The MixGC stage is mainly responsible for recovering some regions of the old generation and all regions of the new generation. G1 will recycle regions marked in the concurrent marking stage according to the target pause time set by -xx :MaxGCPauseMillis. That is, a MixGC phase can contain multiple mixGCs, and G1 will stop MixGC when it finds that the memory acquired by garbage free objects is too small. Key information for **GC Pause (G1 Evacuation pause) (mixed)** will appear in the GC log when MixGC. As a back-of-the-envelope strategy, G1 uses Full GC to process all regions when G1 garbage collection does not free enough memory to meet the memory requirements of new objects in the application.

conclusion

This article analyzes the implementation principle of G1 garbage collector in detail, although there is no specific source code related to G1 garbage collector, but the basic knowledge of G1 are analyzed by shallow and deep.
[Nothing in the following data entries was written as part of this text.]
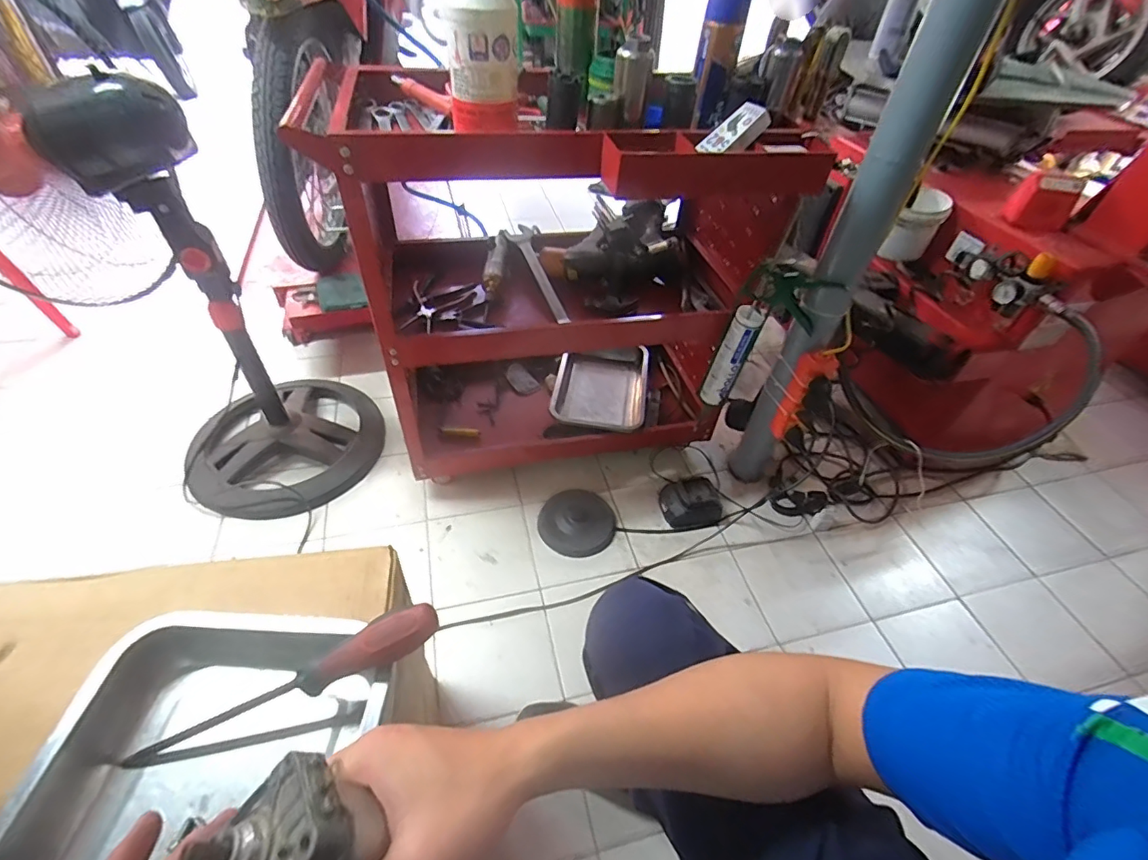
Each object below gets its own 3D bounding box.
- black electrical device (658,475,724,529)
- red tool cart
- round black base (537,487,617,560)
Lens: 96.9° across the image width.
[{"bbox_3d":[0.257,0.154,1.108,0.128,0.065,0.102,-12,48,-16],"label":"black electrical device"},{"bbox_3d":[-0.014,-0.252,0.991,0.703,0.689,0.396,-7,47,-12],"label":"red tool cart"},{"bbox_3d":[0.010,0.192,1.071,0.157,0.025,0.148,2,46,-2],"label":"round black base"}]

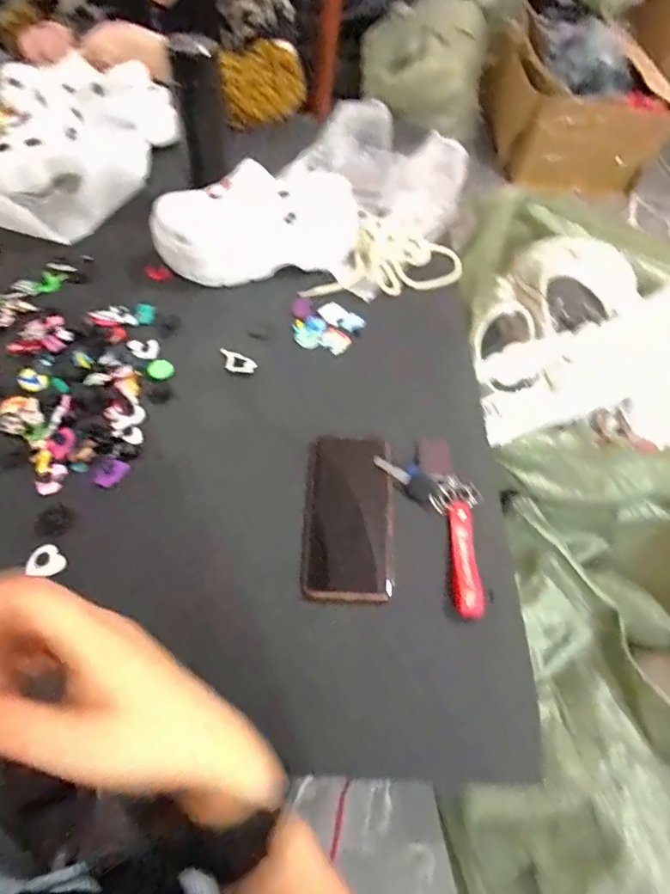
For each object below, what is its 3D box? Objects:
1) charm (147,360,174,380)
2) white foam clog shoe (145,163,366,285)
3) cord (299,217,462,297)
[{"bbox_3d":[-0.189,-0.084,0.535,0.026,0.006,0.024,2,56,-3],"label":"charm"},{"bbox_3d":[-0.098,-0.280,0.612,0.240,0.094,0.108,-20,59,-17],"label":"white foam clog shoe"},{"bbox_3d":[0.072,-0.231,0.633,0.138,0.035,0.189,31,59,16],"label":"cord"}]

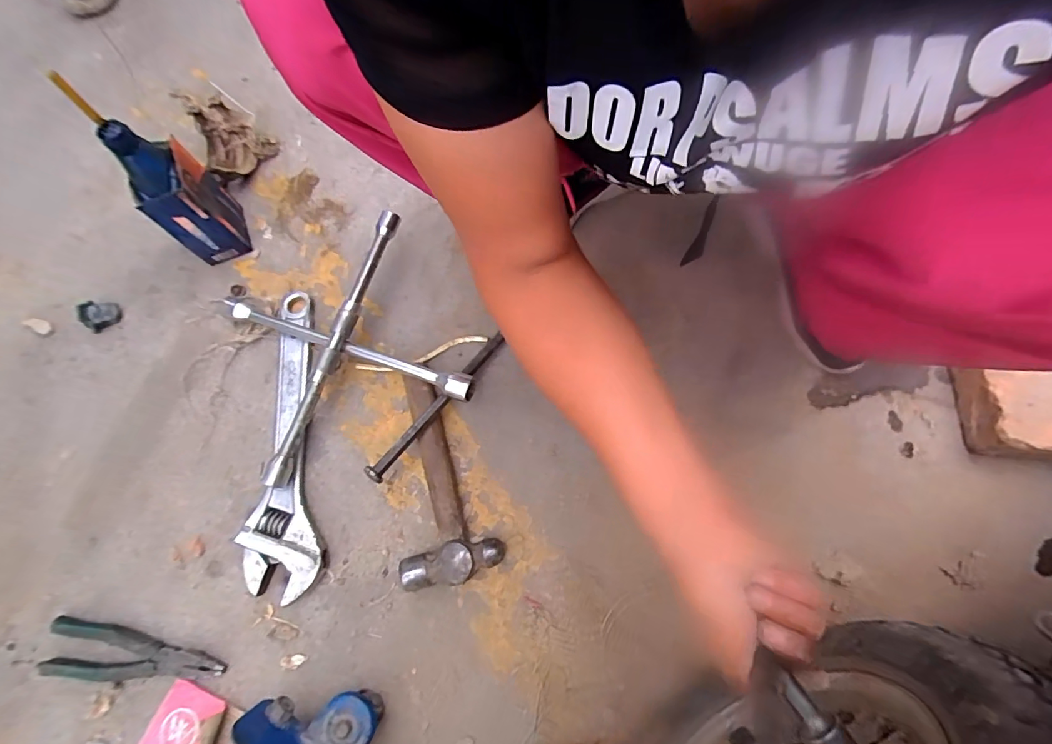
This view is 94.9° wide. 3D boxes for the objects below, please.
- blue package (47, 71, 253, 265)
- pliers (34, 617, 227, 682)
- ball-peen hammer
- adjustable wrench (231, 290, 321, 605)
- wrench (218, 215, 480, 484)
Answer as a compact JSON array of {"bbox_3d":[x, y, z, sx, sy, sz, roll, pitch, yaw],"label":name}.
[{"bbox_3d":[-0.410,-0.219,0.558,0.061,0.225,0.089,-13,73,-2],"label":"blue package"},{"bbox_3d":[-0.412,0.299,0.508,0.189,0.015,0.051,5,73,3],"label":"pliers"},{"bbox_3d":[-0.117,0.119,0.548,0.106,0.035,0.241,-22,73,-5],"label":"ball-peen hammer"},{"bbox_3d":[-0.291,0.072,0.570,0.085,0.026,0.360,-10,73,-1],"label":"adjustable wrench"},{"bbox_3d":[-0.221,-0.018,0.581,0.253,0.056,0.274,-26,74,-6],"label":"wrench"}]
Hope to finish reading this article you will gain, limited to my limited ability in the article is not correct hope correction. Finally, welcome to pay attention to personal public insight source code.

reference

Java Performance Companion

Handbook of Garbage Collection Algorithms the Art of Automatic Memory Management

Memory Management in the Java HotSpot™ Virtual Machine

Plumbr Handbook Java Garbage Collection

Java Garbage Collection Basics

G1: One Garbage Collector To Rule Them All

HotSpot Virtual Machine Garbage Collection Tuning Guide

Collecting and reading G1 garbage collector logs – part 2

[HotSpot VM] Learn the principle of G1 algorithm

Java Virtual Machine 07 – Garbage Collector G1

Garbage-First Garbage Collection

Minor GC vs Major GC vs Full GC

Real-Time Garbage Collection on General Purpose Machines

memorymanagement.org Tri-color Marking

Wiki Tri-color Marking

On-the-Fly Garbage Collection: An Exercise in Cooperation

Uniprocessor Garbage Collection Techniques

Evaluating and improving remembered sets in the HotSpot G1 garbage collector

The interviewer asked me how does the G1 collector know when you are garbage?

At the end

Original is not easy, praise, look, forwarding is a great encouragement to me, concern about the public number insight source code is my biggest support. At the same time believe that I will share more dry goods, I grow with you, I progress with you.